To save captured packets to a file for later analysis, we can use the -w option with the tcpdump command. This option enables us to capture and save the packets to a pcap format file instead of printing them on stdout.

For example, let’s capture packets on the br-4aa4046238e5 interface and write them to a file named output.pcap:

$ sudo tcpdump -w output.pcap -i br-4aa4046238e5
[sudo] password for kali: 
tcpdump: listening on br-4aa4046238e5, link-type EN10MB (Ethernet), snapshot length 262144 bytes
...

Upon execution, tcpdump starts capturing packets on the specified interface and writes them to the output.pcap file in pcap format.

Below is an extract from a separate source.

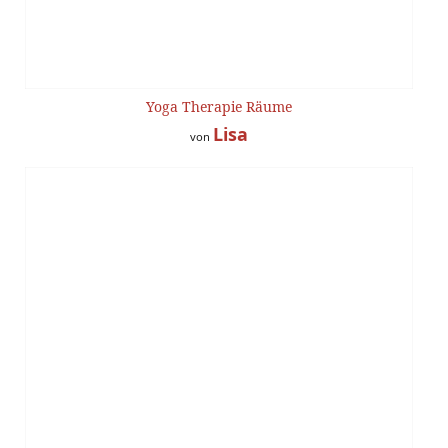
Yoga Therapie Räume
Lisa
von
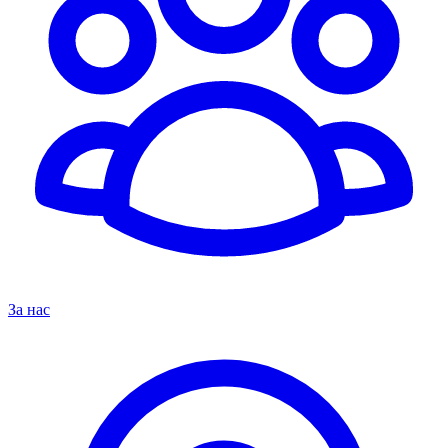
За нас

This file can then be analyzed later using tcpdump itself or other packet analysis tools such as Wireshark.

4.7. Reading Packets From a File

Furthermore, we can read captured packets from a file using the -r option.

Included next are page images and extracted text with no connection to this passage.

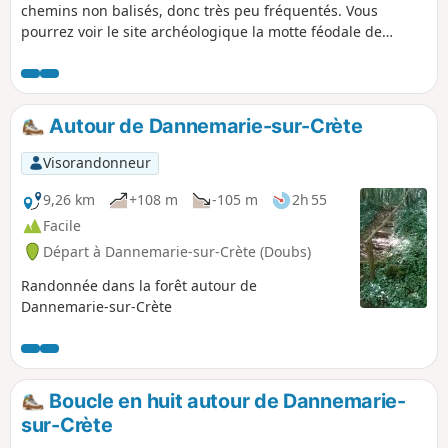
chemins non balisés, donc très peu fréquentés. Vous
pourrez voir le site archéologique la motte féodale de
Placey.
Autour de Dannemarie-sur-Crète
Visorandonneur
9,26 km
+108 m
-105 m
2h 55
Facile
Départ à Dannemarie-sur-Crète (Doubs)
Randonnée dans la forêt autour de
Dannemarie-sur-Crète
Boucle en huit autour de Dannemarie-
sur-Crète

For example, let’s read the packets from a file called output.pcap:

$ sudo tcpdump -r output.pcap
reading from file output.pcap, link-type EN10MB (Ethernet), snapshot length 262144
12:08:54.335522 IP 172.19.0.1.56534 > 172.19.0.3.http: Flags [P.], seq 1638684988:1638685701, ack 3030472654, win 249, options [nop,nop,TS val 1255519599 ecr 655073589], length 713: HTTP: GET /sqleditor/status/4098671 HTTP/1.1
12:08:54.345624 IP 172.19.0.3.http > 172.19.0.1.56534: Flags [P.], seq 1:640, ack 713, win 249, options [nop,nop,TS val 655075601 ecr 1255519599], length 639: HTTP: HTTP/1.1 500 INTERNAL SERVER ERROR
...

The output displays the read packets from the output.pcap file.

4.8. Displaying IP Addresses Numerically

To show the IP addresses of captured packets numerically, we can utilize the -n option with the tcpdump command. This option instructs tcpdump not to convert host addresses to hostnames.

For instance, let’s capture packets on the br-4aa4046238e5 interface while displaying IP addresses without hostname resolution:

$ sudo tcpdump -n -i br-4aa4046238e5
[sudo] password for kali: 
tcpdump: verbose output suppressed, use -v[v]... for full protocol decode
listening on br-4aa4046238e5, link-type EN10MB (Ethernet), snapshot length 262144 bytes
17:30:19.875861 IP 172.19.0.1.56774 > 172.19.0.3.80: Flags [P.], seq 928160091:928160804, ack 1793898192, win 249, options [nop,nop,TS val 1258929700 ecr 658483712], length 713: HTTP: GET /sqleditor/status/4098671 HTTP/1.1
17:30:19.880217 IP 172.19.0.3.80 > 172.19.0.1.56774: Flags [P.], seq 1:640, ack 713, win 249, options [nop,nop,TS val 658485697 ecr 1258929700], length 639: HTTP: HTTP/1.1 500 INTERNAL SERVER ERROR
...

In this case, the output shows that tcpdump prints the IP addresses and ports in a numerical format without attempting to resolve them to hostnames and service names, respectively.

5. Conclusion

In this article, we’ve explored the fundamentals of the tcpdump command, from its installation to common options and practical usage examples.

Furthermore, by mastering tcpdump, we can effectively analyze network traffic, troubleshoot connectivity issues, and enhance security measures on Linux systems.